[Saved data entries]
-- Opening Marker --

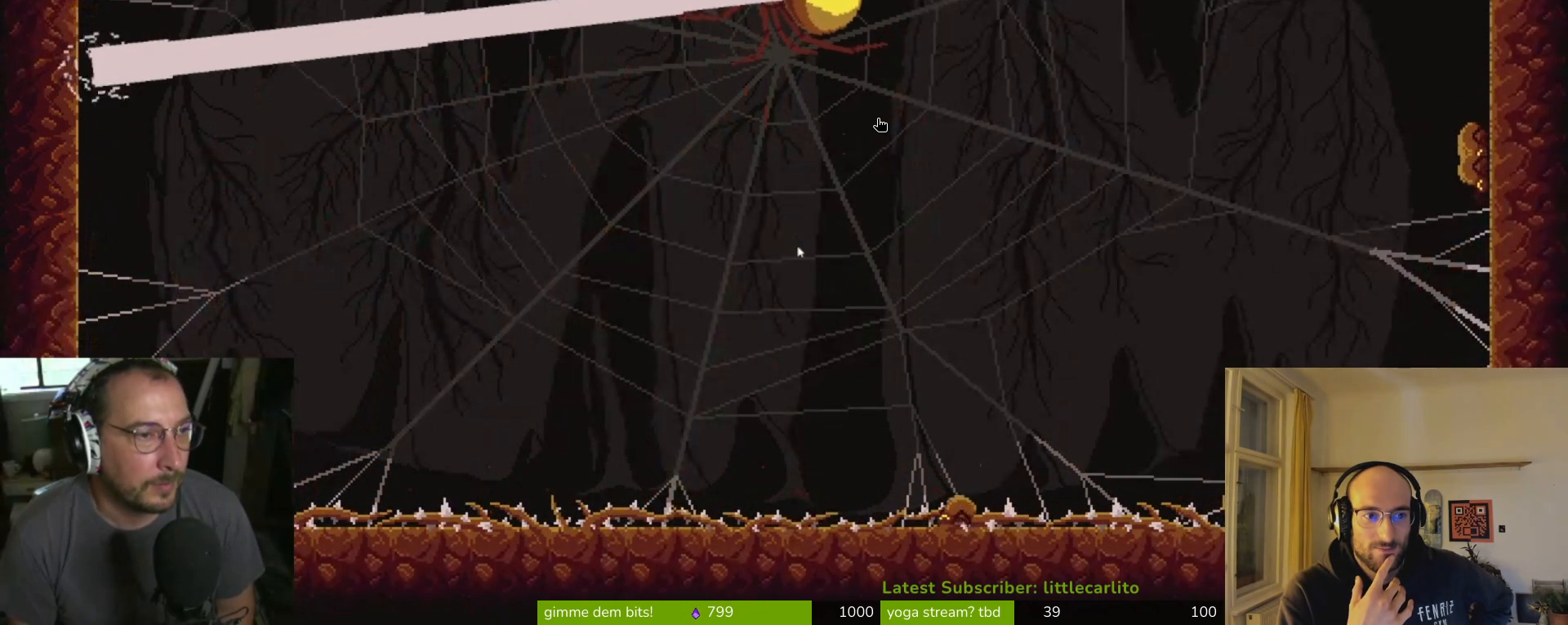
{"buttons": [], "left_stick": "left", "events": [[100, "left_stick", "left"]]}
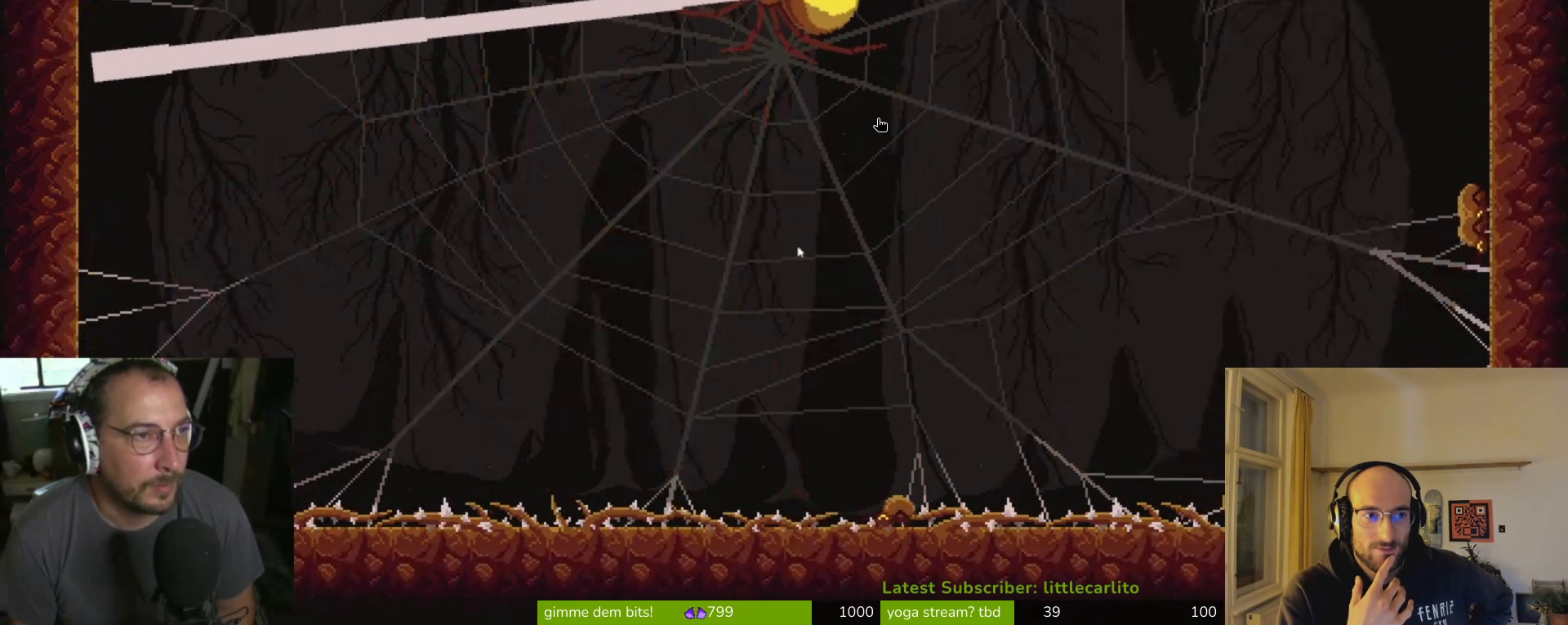
{"buttons": [], "left_stick": "left", "events": []}
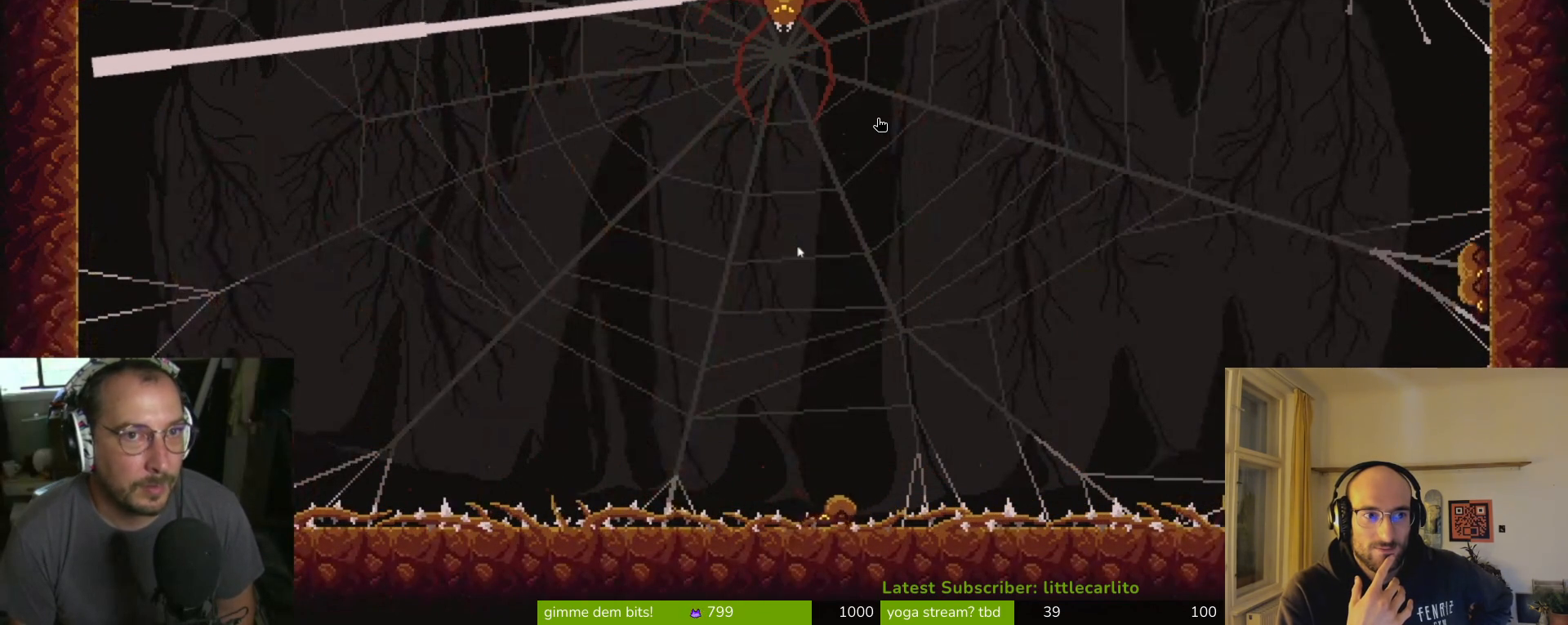
{"buttons": [], "left_stick": "center", "events": [[167, "left_stick", "center"]]}
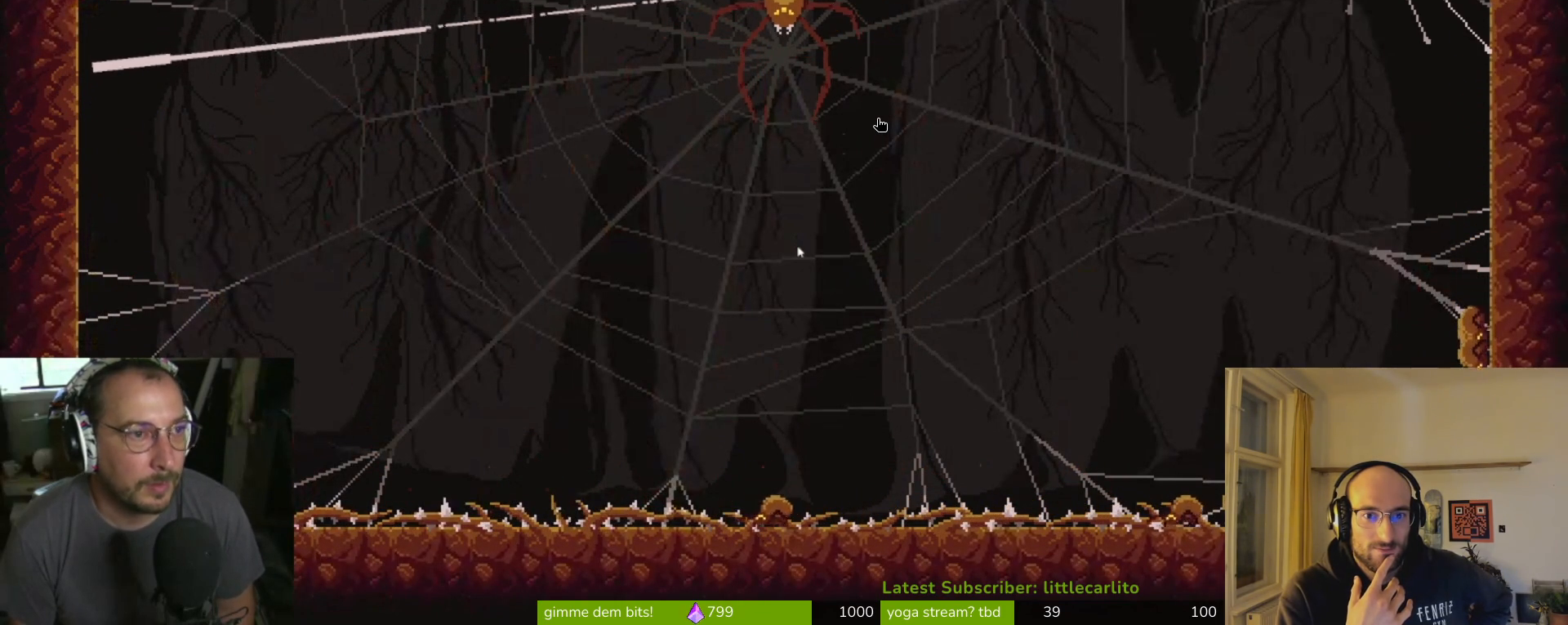
{"buttons": [], "left_stick": "center", "events": []}
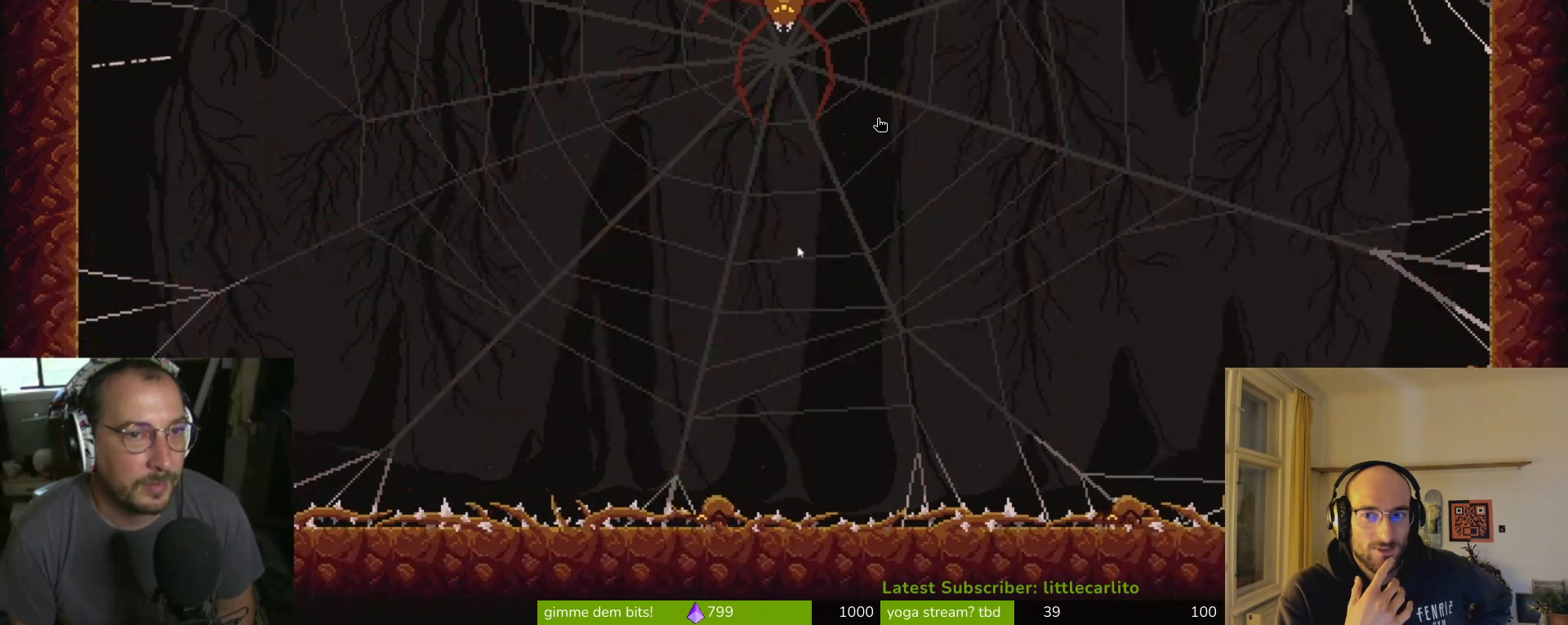
{"buttons": ["SQUARE"], "left_stick": "right", "events": [[133, "left_stick", "right"], [200, "SQUARE", "down"], [300, "SQUARE", "up"], [367, "SQUARE", "down"], [433, "SQUARE", "up"], [500, "SQUARE", "down"]]}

-- Closing Marker --

_TASK REQUIREMENTS_:
The required output is the number of lines in the records that contain the word "center", with nothing added.

_EXERCISE RESULT_:
2